There is an emerging field of data science that helps leaders understand the level of engagement employees feel in their jobs. This kind of information can be extremely valuable. For instance, engagement data can offer clues about customer satisfaction. It can surface management capability gaps. It can also provide early warning signs on teams struggling to get along and perform.
More importantly, Gallup research suggests that companies with high engagement enjoy 20 percent more productivity and profitability than companies with low engagement.
Before you try to measure your employees’ engagement, it’s important to understand a few things about the various forms of assessment in this growing industry.
Annual Engagement Surveys
Many companies still use annual engagement surveys where employees rate their own level of engagement. These surveys are good for the purpose they serve—to measure how engaged employees perceive themselves to be—but they do not gather objective data or evidence about employees’ actual engagement levels. Self-assessments are also subject to a number of biases (e.g., availability bias) and dishonesty (e.g., people telling you what they think you want to hear).
To gather concrete evidence about employees’ engagement levels, companies are seeking to understand actual engagement as opposed to self-perceived engagement, including:
- the amount of work occurring outside normal working hours
- the breadth of an employee’s network within the company (e.g., do they spend time with people outside their team or department)
- participation rates in ad-hoc meetings vs. recurring meetings
- time spent collaborating with customers outside their normal scope of work
Drilling down into how employees spend their time, companies have discovered other indicators of employee engagement, such as:
The quality and amount of time a manager invests in an employee.
- For example, engagement typically increases when an employee spends one-on-one time with his or her boss on a weekly basis. Engagement also increases when employees are exposed to their boss’ boss (in meetings or informally) AND when an employee’s manager has a strong network in the company.
The amount of time spent with other engaged employees.

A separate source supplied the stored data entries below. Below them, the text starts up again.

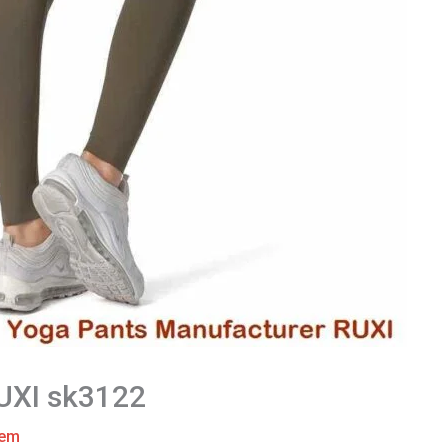
RUXI sk3122
tem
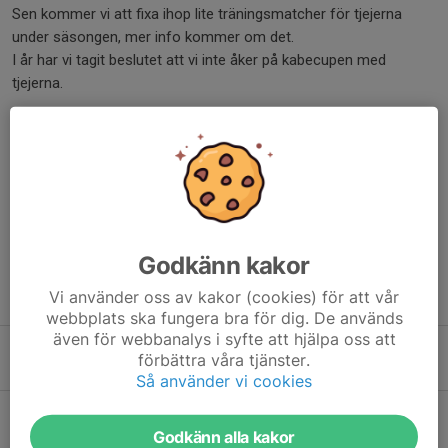
Sen kommer vi att fixa ihop lite träningsmatcher för tjejerna
under säsongen, mer info kommer om det.
I år har vi tagit beslutet att vi inte åker på kabecupen med
tjejerna.
Nu ser vi fram emot en härlig fotbollssäsong
//Ledarna
Dela nyhet
Godkänn kakor
Vi använder oss av kakor (cookies) för att vår
Tidigare nyheter
webbplats ska fungera bra för dig. De används
även för webbanalys i syfte att hjälpa oss att
Sponsring fotbollens dag
förbättra våra tjänster.
5 aug, 13:16
0
Så använder vi cookies
Cup Hammarskölden
29 jul, 15:09
0
Godkänn alla kakor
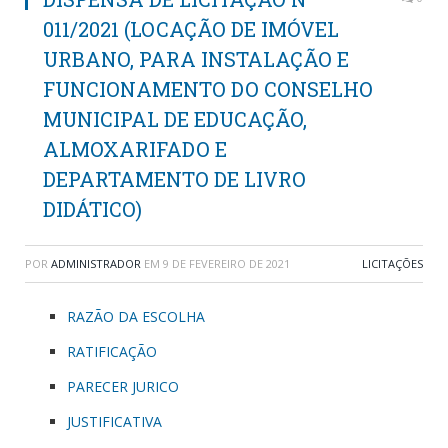
011/2021 (LOCAÇÃO DE IMÓVEL
URBANO, PARA INSTALAÇÃO E
FUNCIONAMENTO DO CONSELHO
MUNICIPAL DE EDUCAÇÃO,
ALMOXARIFADO E
DEPARTAMENTO DE LIVRO
DIDÁTICO)
POR
ADMINISTRADOR
EM
9 DE FEVEREIRO DE 2021
LICITAÇÕES
RAZÃO DA ESCOLHA
RATIFICAÇÃO
PARECER JURICO
JUSTIFICATIVA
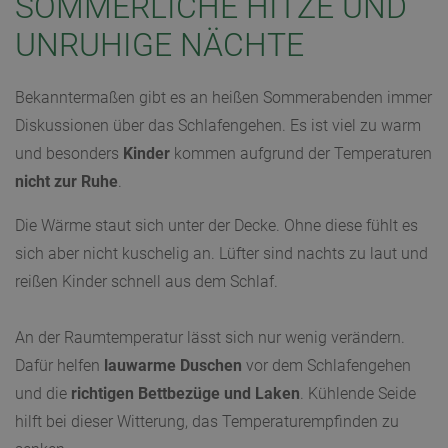
SOMMERLICHE HITZE UND
UNRUHIGE NÄCHTE
Bekanntermaßen gibt es an heißen Sommerabenden immer
Diskussionen über das Schlafengehen. Es ist viel zu warm
und besonders
Kinder
kommen aufgrund der Temperaturen
nicht zur Ruhe
.
Die Wärme staut sich unter der Decke. Ohne diese fühlt es
sich aber nicht kuschelig an. Lüfter sind nachts zu laut und
reißen Kinder schnell aus dem Schlaf.
An der Raumtemperatur lässt sich nur wenig verändern.
Dafür helfen
lauwarme Duschen
vor dem Schlafengehen
und die
richtigen Bettbezüge und Laken
. Kühlende Seide
hilft bei dieser Witterung, das Temperaturempfinden zu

- For example, engagement is infectious, so if an employee is surrounded by other engaged employees, it’s likely he or she will stay engaged longer.
The number and quality of an employee’s relationships.
- For example, if employees have lots of frequent and personal interaction with other employees, a stronger “family feel” is created. This creates stronger bonds and higher engagement. Also, if someone comes and goes out of social groups, it could be an indicator of low engagement.
The quality of the work schedule.
- For example, engagement decreases when people spend more time in large group meetings where they are simply an audience member rather than an active participant. Many companies suffer from too many meetings, but smaller meetings usually mean higher engagement.
Implications for Adventure Park Leaders
Employee engagement is the fuel that keeps your financial engine going. Without it, there is no reason for customers to come to your parks. Your business would suffer without engaged employees.
While there are companies that measure all the variables mentioned above, only you know what your business can afford to implement. Here are a few initial steps you can take to drive employee engagement:
- Don’t underestimate the power of simply asking how your employees are doing. Giving them an opportunity to honestly share their experience helps them feel heard and valued.
- Notice what your employees are doing, and thank them regularly.
- And finally, do not hesitate to fire employees who are completely checked out. You will likely gain the respect of your remaining employees for holding someone accountable to a high standard of behavior.